Не ограничивал ли аристократизм его видение? Не жертвовал ли он самой страстной, чувственной, современной частью себя? Вот что пишет Жиль Делез: «Висконти с первого своего фильма до последнего (с „Одержимости“ до „Невинного“) пытается докопаться до самых глубинных, самых первобытных порывов. Но, будучи слишком аристократом, он не достигает цели, ибо настоящая его тема лежит вне этого и непосредственно связана со временем».[69] Утверждение странное, если вспомнить, как остро проявляются эти первобытные порывы в «Гибели богов», если припомнить смех Ашенбаха из «Смерти в Венеции», безумие брата Людвига, характерные для творчества Висконти мотивы физической и психической деградации (в этом смысле Томас Манн оказал на него гораздо большее влияние, чем Пруст), а также его неослабевающий интерес к болезни, упадку, нищете, страданию — интерес, который заметен еще в неоконченной юношеской повести «Анжело».[70]
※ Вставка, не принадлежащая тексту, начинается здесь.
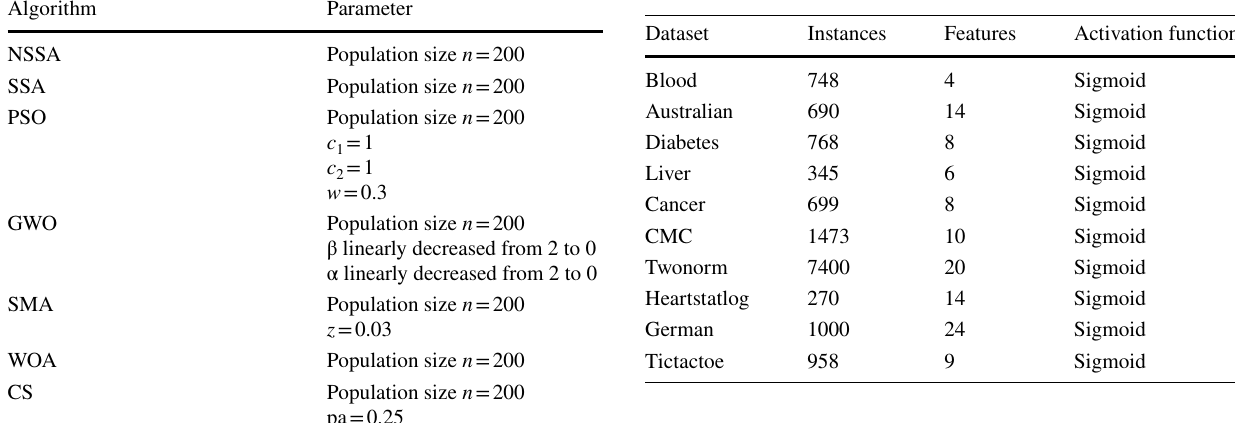
Table 2 Classification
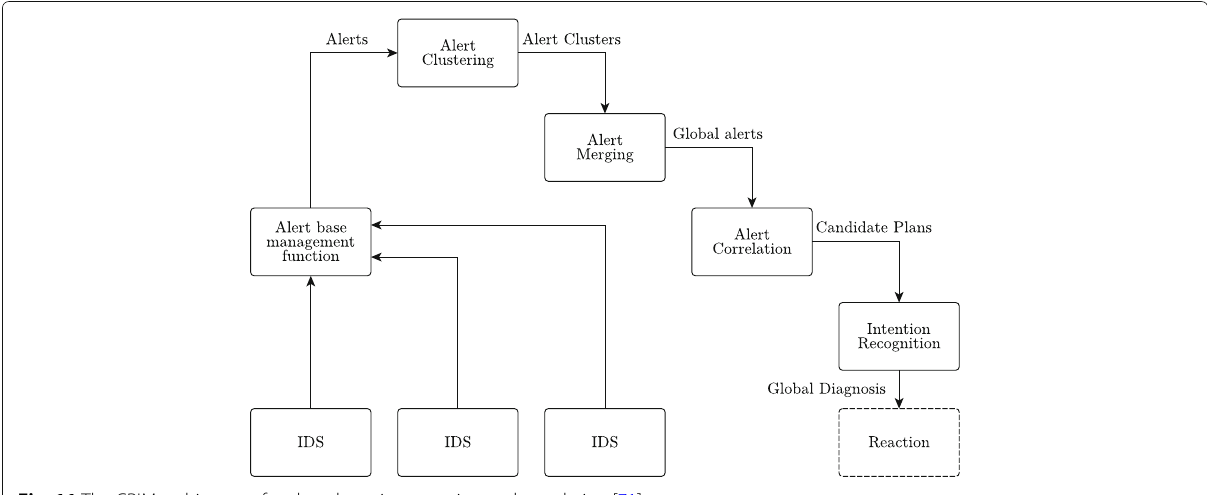
Fig. 11 The CRIM architecture for alert clustering, merging and correlation [71]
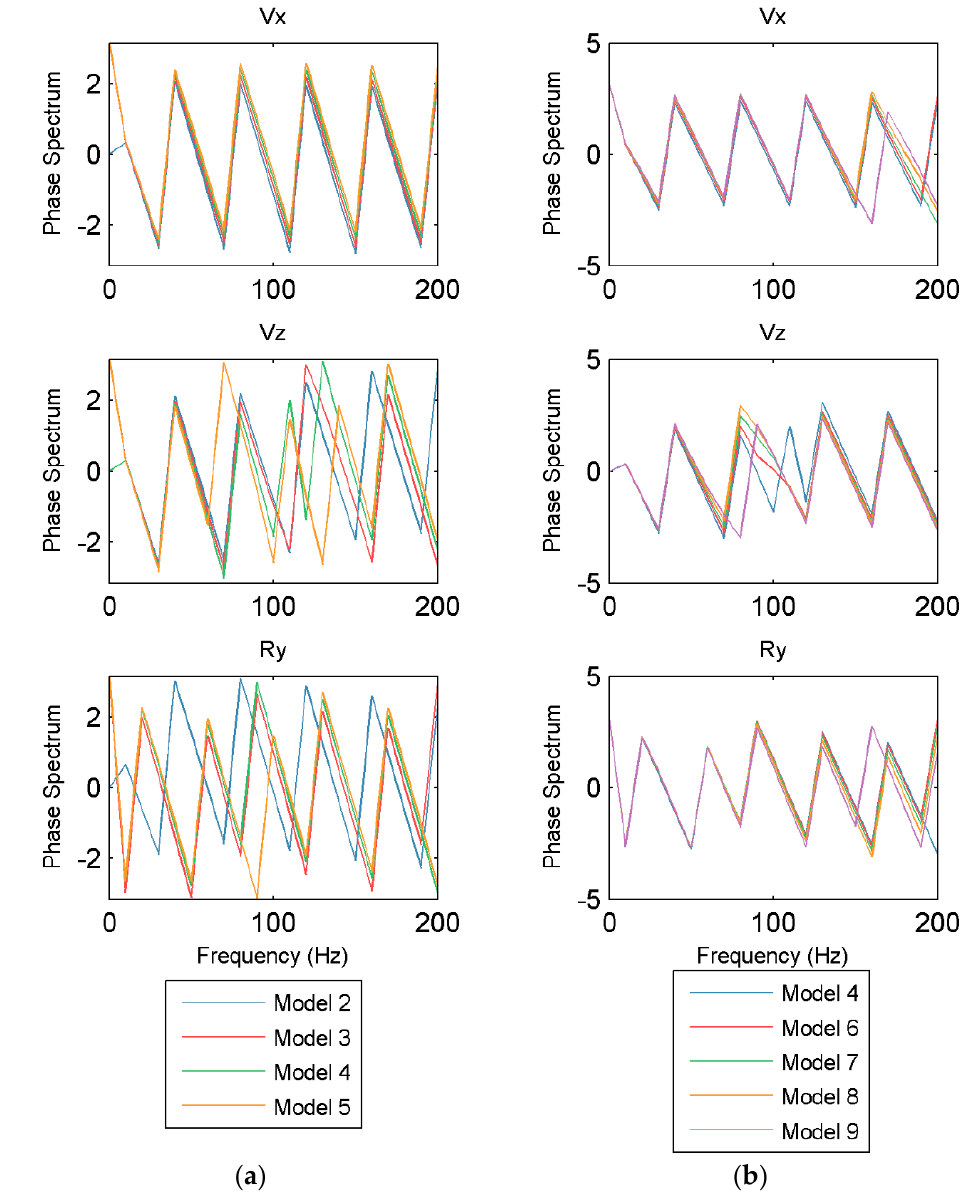
Figure 11. Influence of anisotropy parameters on phase spectra of the 90th trace generated from the expansion source: ( a ) when ε varies; ( b ) when δ varies.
Стоит ли отрицать, что именно аристократический мир дал ему самое главное в его искусстве видеть, что этот мир сформировал его взгляды, научил виртуозно распознавать, а также и создавать знаки, определяющие принадлежность персонажа к тому или иному обществу? Еще Моравиа писал об образе Салины: «Один лишь Висконти, коммунист и аристократ, мог так тонко отмерить нужную долю скептицизма и патетической ностальгии в характере князя по отношению к социальным и политическим вопросам эпохи. Он, почти как Пруст, точен в изображении семейной и светской сторон личности своего героя». А вот слова Глаубера Роша: «Этот марксистогомосексуалисто-аристократ всегда хранит верность своим корням…» Отсюда, из области частной жизни, тоже берет начало его свобода, от своего аристократического рода он принял в наследство и неприязнь к буржуазному морализму, который конфликтовал с его политическими принципами.
В нем, утверждает Энрико Медиоли, не было ни ханжества, ни стыда за гомосексуализм: «Прустовская мысль о проклятии, мысль, что оно может повлечь наказание — все это Висконти не волновало. Гомосексуальность или бисексуальность скорее была некой семейной чертой, которая была свойственна и его братьям, кузенам, племянникам; его мораль была такая же, как и у Уистана Хью Одена: мораль желания. […] Вот это и влекло его к Хельмуту Бергеру, что так очевидно в „Семейном портрете в интерьере“: любовь без уважения. Без малейшего ощущения вины за гомосексуальность. Я никогда не видел его спешащим к мессе, он был выше любых осуждений как Ватикана, так и компартии во всем, что касалось гомосексуализма. „Я таков, каков я есть“, — так он говорил…»
Он не был и воинствующим — ни в политике, ни в любви. Он не делал из своего Людвига ни «безоружного пророка, шута и мученика гомосексуализма», ни глашатая своего мнения — его герой сам не разоблачает взлет прусского капитализма, исследованного Висконти с момента зарождения и до превращения в нацизм. Задолго до маньеристских картин Пазолини Висконти искал подлинное достоинство в представителях народа, черпая вдохновение в сочувственном и религиозном взгляде Берги и в реальной жизни деревни Ачи-Трецца, снимая рыбаков в «Земля дрожит»; он прямо срисовывал с Анны Маньяни образ Матери в «Самой красивой» — и, конечно, это прообраз аллегорической Mama Roma Пазолини и Феллини. Да, конечно, Висконти происходит из другого мира, но не из той реальности, которой свойственно видеть в нищете сомнительное обаяние экзотики. И он — не из другой эпохи. Он всецело был хронистом, романистом и историком своего времени. Он руководствовался личным опытом, теми чувствами, которые испытал во времена фашизма и Сопротивления. Томас Манн, рассказывая о рождении замысла «Волшебной горы», также говорит о важности личных переживаний: художнику нужен особый опыт чувств, «опыт, разделенный со своим народом опыт, которому позволено зреть до той поры, пока он не станет искусством».